First of all, for those who are saying that I am "demanding" sex, that's not the case at all. She could tell me that she wants to wait until marriage and I'll still be good with that.

 

Me and her had a little talk today. I don't want to get into details as to what we talked about, but all of my questions were pretty much answered. She told me that I was "scaring" her at first, because of the anticipation when I said I "need to talk to her". Beforehand I of course said that its nothing serious. I was just asking her basically regarding affection if I'm hitting any wrong areas, she said I was not.

 

Also, regarding the "place" to have fun, I do have an apartment, but our relationship is semi-long distant. She does come to my apartment once in a while, but she only has so much time to hang out. I'll cook her dinner when she comes over and I'll also fire up a Google Play movie for her to watch with me, then she has to get on the road for work. She lives at home still, I live on my own.

 

To those who are wondering if she is a virgin, I understand your curiosity behind that, but I won't get into details on that. What I will say is she is definitely not sexually active, she is one of the rare woman who is finding the right one and taking her time. I told her that I don't really care too much about having sex in a relationship as much as I care about just having that solid relationship going. There is no doubt in my mind that I want her in my life, and I am committing to her and her only, she feels the same way. I have pushed several women away these last couple years, been on several dates only to see things hit a giant thud. I have always been picky, choosy and stubborn when it comes to relationships. People have told me I am picky when it comes to that, and I consider that a compliment. I want this one to be my last, because I'm just happy with how things are going.
- - -
- Work item a -
In the relationship post, restate the paragraph beginning "Also, regarding the "place"" as a short bulleted list that keeps its main facts.
- - -
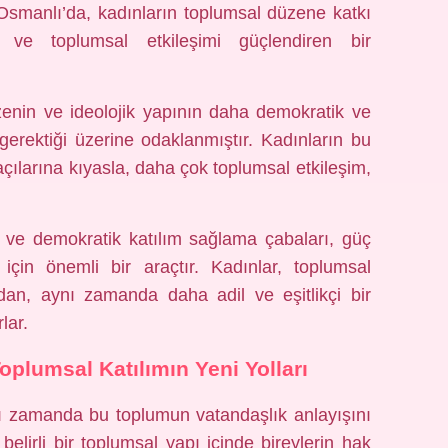
. Osmanlı’da, kadınların toplumsal düzene katkı
ve toplumsal etkileşimi güçlendiren bir
zenin ve ideolojik yapının daha demokratik ve
i gerektiği üzerine odaklanmıştır. Kadınların bu
 açılarına kıyasla, daha çok toplumsal etkileşim,
 ve demokratik katılım sağlama çabaları, güç
ı için önemli bir araçtır. Kadınlar, toplumsal
dan, aynı zamanda daha adil ve eşitlikçi bir
lar.
plumsal Katılımın Yeni Yolları
ı zamanda bu toplumun vatandaşlık anlayışını
elirli bir toplumsal yapı içinde bireylerin hak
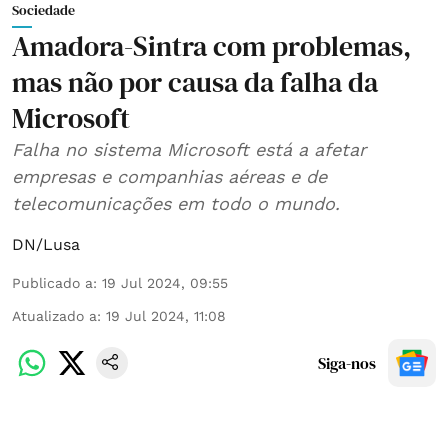
Sociedade
Amadora-Sintra com problemas,
mas não por causa da falha da
Microsoft
Falha no sistema Microsoft está a afetar
empresas e companhias aéreas e de
telecomunicações em todo o mundo.
DN/Lusa
Publicado a
:
19 Jul 2024, 09:55
Atualizado a
:
19 Jul 2024, 11:08
Siga-nos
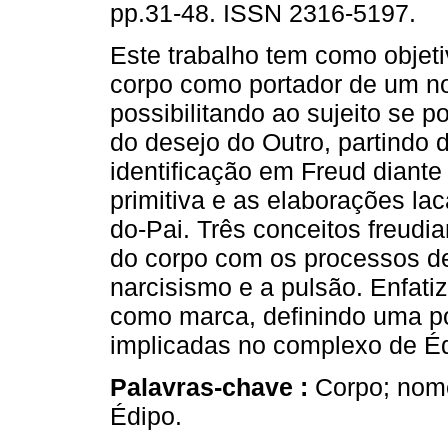
pp.31-48. ISSN 2316-5197.
Este trabalho tem como objetiv
corpo como portador de um n
possibilitando ao sujeito se p
do desejo do Outro, partindo
identificação em Freud diante
primitiva e as elaborações la
do-Pai. Três conceitos freud
do corpo com os processos de 
narcisismo e a pulsão. Enfati
como marca, definindo uma po
implicadas no complexo de Éd
Palavras-chave :
Corpo; nome
Édipo.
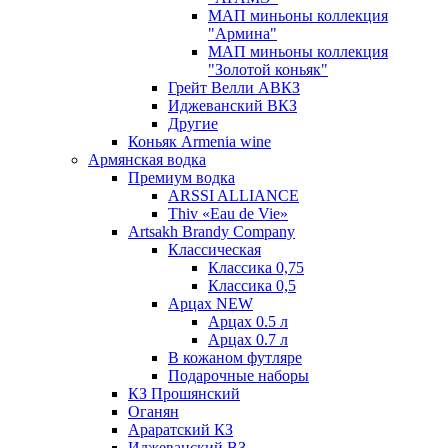
МАП миньоны коллекция
"Армина"
МАП миньоны коллекция
"Золотой коньяк"
Грейт Велли АВКЗ
Иджеванский ВКЗ
Другие
Коньяк Armenia wine
Армянская водка
Премиум водка
ARSSI ALLIANCE
Thiv «Eau de Vie»
Artsakh Brandy Company
Классическая
Классика 0,75
Классика 0,5
Арцах NEW
Арцах 0.5 л
Арцах 0.7 л
В кожаном футляре
Подарочные наборы
КЗ Прошянский
Оганян
Араратский КЗ
Иджеванский ВЗ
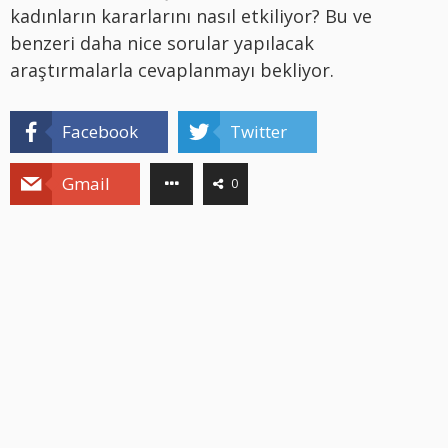
kadınların kararlarını nasıl etkiliyor? Bu ve
benzeri daha nice sorular yapılacak
araştırmalarla cevaplanmayı bekliyor.
Facebook
Twitter
Gmail
0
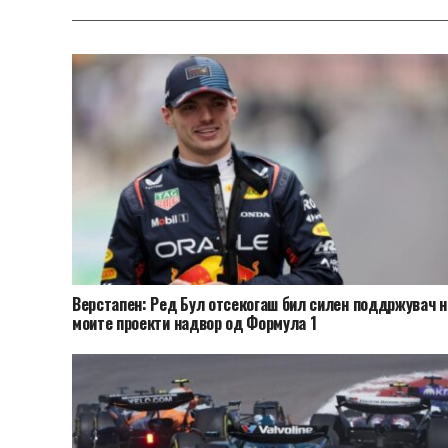
Верстапен: Ред Бул отсекогаш бил силен поддржувач н
моите проекти надвор од Формула 1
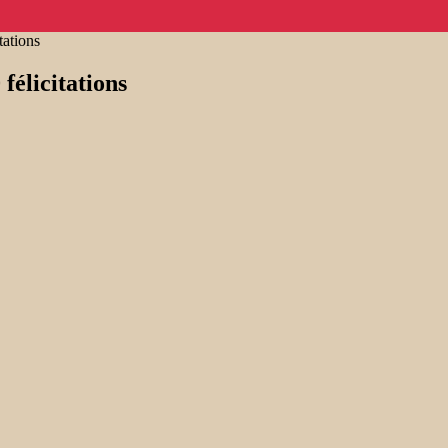
tations
félicitations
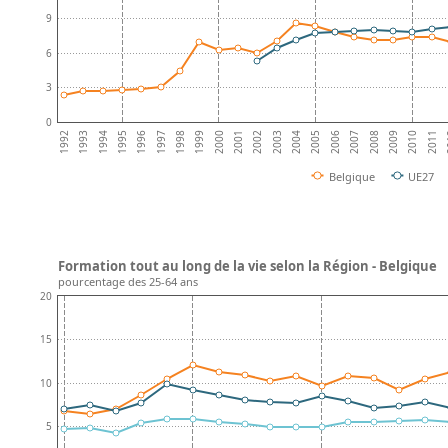
9
6
3
0
1992
1993
1994
1995
1996
1997
1998
1999
2000
2001
2002
2003
2004
2005
2006
2007
2008
2009
2010
2011
2
Belgique
UE27
Formation tout au long de la vie selon la Région - Belgique
pourcentage des 25-64 ans
20
15
10
5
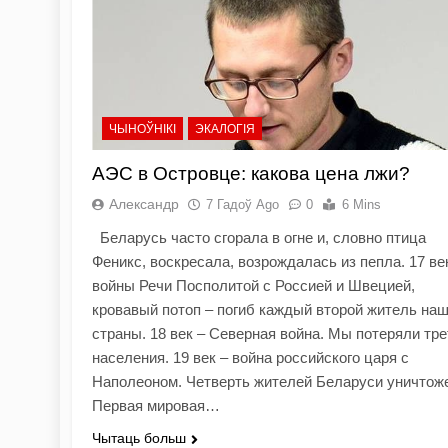
ЧЫНОЎНІКІ
ЭКАЛОГІЯ
АЭС в Островце: какова цена лжи?
Александр
7 Гадоў Ago
0
6 Mins
Беларусь часто сгорала в огне и, словно птица
Феникс, воскресала, возрождалась из пепла. 17 ве
войны Речи Посполитой с Россией и Швецией,
кровавый потоп – погиб каждый второй житель на
страны. 18 век – Северная война. Мы потеряли тре
населения. 19 век – война российского царя с
Наполеоном. Четверть жителей Беларуси уничтож
Первая мировая…
Чытаць больш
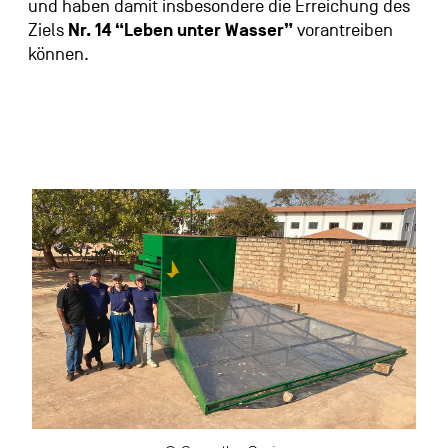
und haben damit insbesondere die Erreichung des
Ziels
Nr. 14 “Leben unter Wasser”
vorantreiben
können.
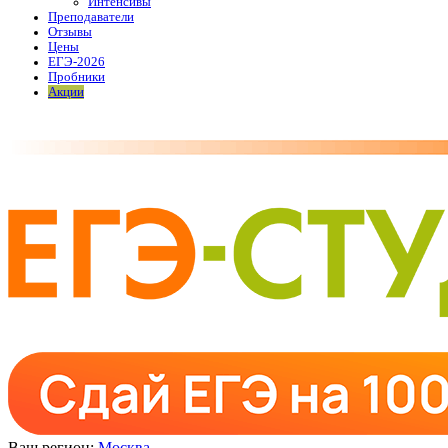
Интенсивы
Преподаватели
Отзывы
Цены
ЕГЭ-2026
Пробники
Акции
Ваш регион:
Москва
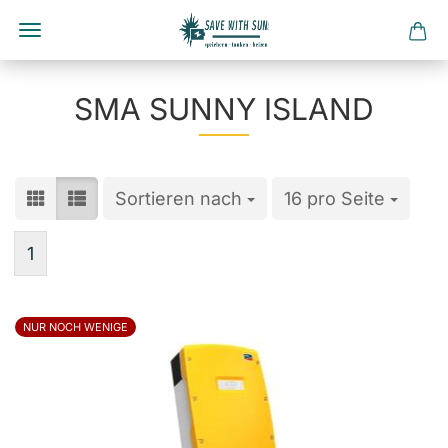
Direkt
zum
SMA SUNNY ISLAND
Hauptinhalt
Sortieren nach
Sortieren nach
16 pro Seite
pro Seite
1
NUR NOCH WENIGE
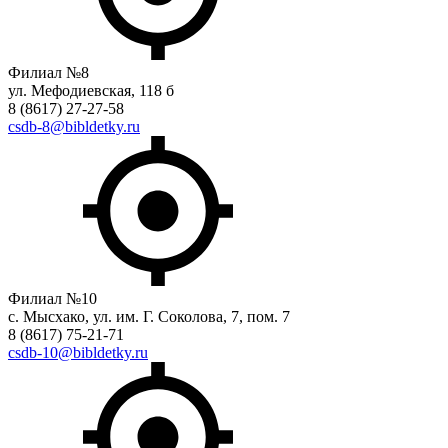
Филиал №8
ул. Мефодиевская, 118 б
8 (8617) 27-27-58
csdb-8@bibldetky.ru
Филиал №10
с. Мысхако, ул. им. Г. Соколова, 7, пом. 7
8 (8617) 75-21-71
csdb-10@bibldetky.ru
- - -
- Work item b -
In the records, switch "toplumsal" to "sosyal" throughout the part that opens with the first line of the records and closes with the line containing "plumsal Katılımın Yeni Yolları", and change nothing else. Give only those lines, with the pictures left out.

- Task output a -
- The writer has an apartment, but the relationship is semi-long distance.
- She visits the apartment once in a while but has limited time to hang out.
- When she comes over, he cooks her dinner and puts on a Google Play movie for them to watch.
- Afterward she has to get on the road for work.
- She still lives at home; he lives on his own.

- Task output b -
. Osmanlı’da, kadınların sosyal düzene katkı
ve sosyal etkileşimi güçlendiren bir
zenin ve ideolojik yapının daha demokratik ve
i gerektiği üzerine odaklanmıştır. Kadınların bu
 açılarına kıyasla, daha çok sosyal etkileşim,
 ve demokratik katılım sağlama çabaları, güç
ı için önemli bir araçtır. Kadınlar, sosyal
dan, aynı zamanda daha adil ve eşitlikçi bir
lar.
plumsal Katılımın Yeni Yolları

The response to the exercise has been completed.